A narrativa do filme, por vezes, parece um tanto entrecortada, com uma certa aceleração na trajetória de Paul em busca da confiança dos Fremen. Porém, a trajetória dos personagens como um todo consegue ser passada de forma orgânica, mesmo que, por vezes, um tanto maçante.
Ainda falando sobre roteiro, alguns subplots do filme parecem um tanto deslocadas, deixando pontas soltas que não são resolvidas e que parecem ganchos para sequências.
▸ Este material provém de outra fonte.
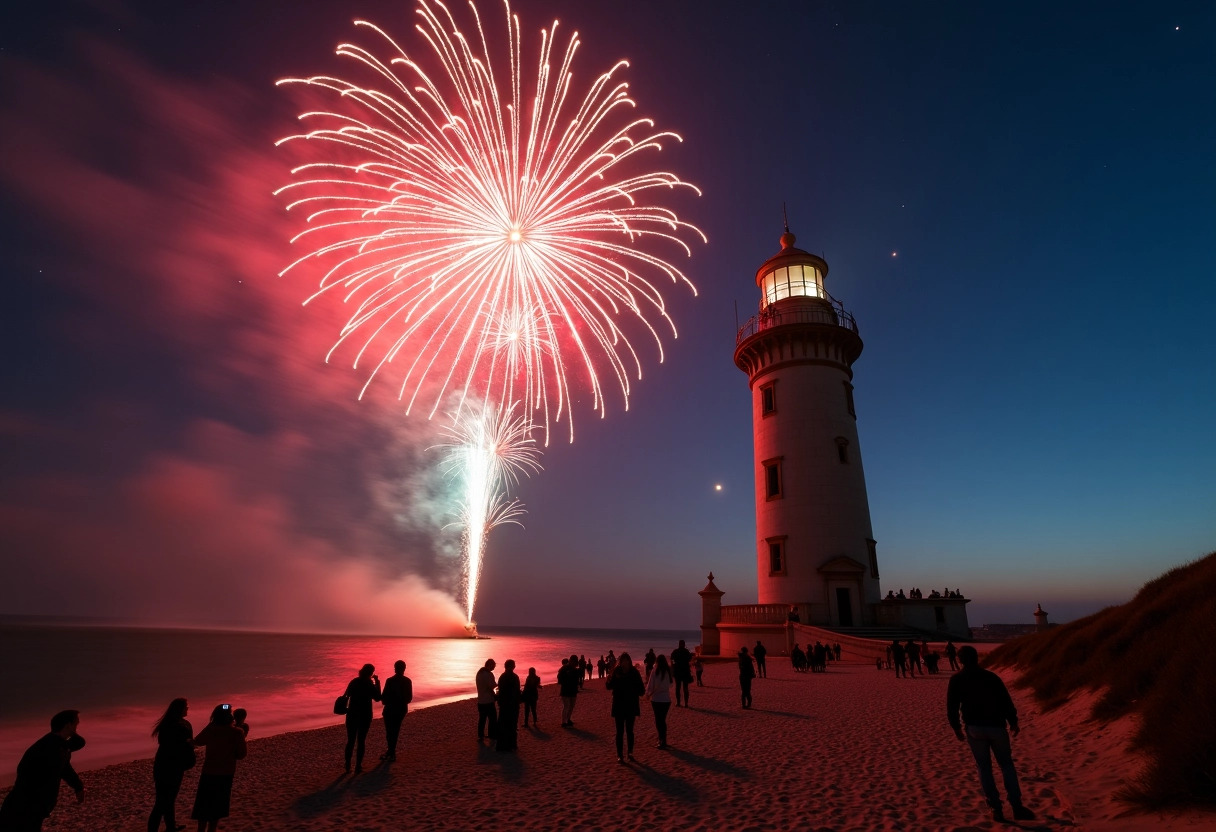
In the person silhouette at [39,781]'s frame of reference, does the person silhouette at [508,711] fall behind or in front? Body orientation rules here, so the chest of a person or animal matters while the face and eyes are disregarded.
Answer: in front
É o caso da grande revelação sobre a origem de Lady Jessica e também da missão de Lady Margot (Léa Seydoux) com Feyd-Rautha. Quem sabe com "Dune Messiah", terceiro filme da trilogia planejada por Denis Villeneuve, a gente entenda melhor de onde vieram e para onde vão essas histórias.
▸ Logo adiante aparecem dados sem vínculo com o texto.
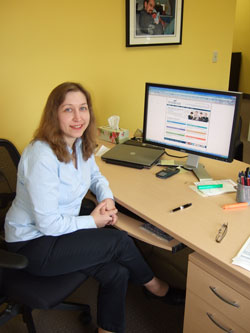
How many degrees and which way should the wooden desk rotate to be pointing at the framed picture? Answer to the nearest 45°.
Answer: approximately 135° to its right

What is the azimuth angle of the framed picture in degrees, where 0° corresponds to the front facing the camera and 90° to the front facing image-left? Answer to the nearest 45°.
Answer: approximately 0°

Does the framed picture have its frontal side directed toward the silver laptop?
yes

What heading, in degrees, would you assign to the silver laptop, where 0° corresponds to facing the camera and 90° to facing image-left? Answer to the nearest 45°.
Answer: approximately 45°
Soluços da história à parte, assim como o primeiro longa, a "Parte 2" também traz como importante destaque seu elenco. Timothée Chalamet, considerado um ator "pressão baixa" por alguns, consegue convencer bem com as nuances de Paul, enquanto Zendaya, Javier Bardem e Rebecca Fergusson também têm grandes momentos.
Outro destaque é Austin Butler como o Feyd-Rautha, vilão quase cartunescamente cruel, mas que cumpre muito bem seu papel, além de contar com um visual criativo e bem realizado.
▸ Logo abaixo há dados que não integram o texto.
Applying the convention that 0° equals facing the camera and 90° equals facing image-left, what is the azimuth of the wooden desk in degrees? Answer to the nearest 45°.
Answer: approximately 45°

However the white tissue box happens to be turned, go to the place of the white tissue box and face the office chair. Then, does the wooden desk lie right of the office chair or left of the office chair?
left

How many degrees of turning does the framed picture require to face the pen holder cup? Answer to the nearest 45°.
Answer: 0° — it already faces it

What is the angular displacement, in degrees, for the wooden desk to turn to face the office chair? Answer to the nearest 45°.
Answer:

Além disso, o apuro visual da fotografia de Greig Fraser continua, com destaque para as cenas que se passam no Sul do planeta Arrakis e no planeta Geide Prime, lar dos Harkonne. As sequências em preto e branco em situadas em uma arena, no aniversário de Feyd Rautha, são um deleite visual a parte.
Acredita ou não?
"Duna: Parte 2" prega para convertidos e dá continuidade de forma coesa e satisfatória à visão de Denis Villeneuve sobre a história. É um filme bem encenado, bem produzido e bem pensado, ainda que, talvez, não seja o grande clássico instantâneo que muitos esperam.
Quem ainda não tem fé no diretor, achou o primeiro um sonífero ou nunca gostou da história não deve encontrar tantos motivos para se empolgar com esse novo longa. Porém, um pouco de paciência e de crença artística podem transportar o espectador para um mundo visualmente e tematicamente rico. Posso não ser o mais fervoroso dos crentes nos dois filmes, mas acreditei o suficiente. E você?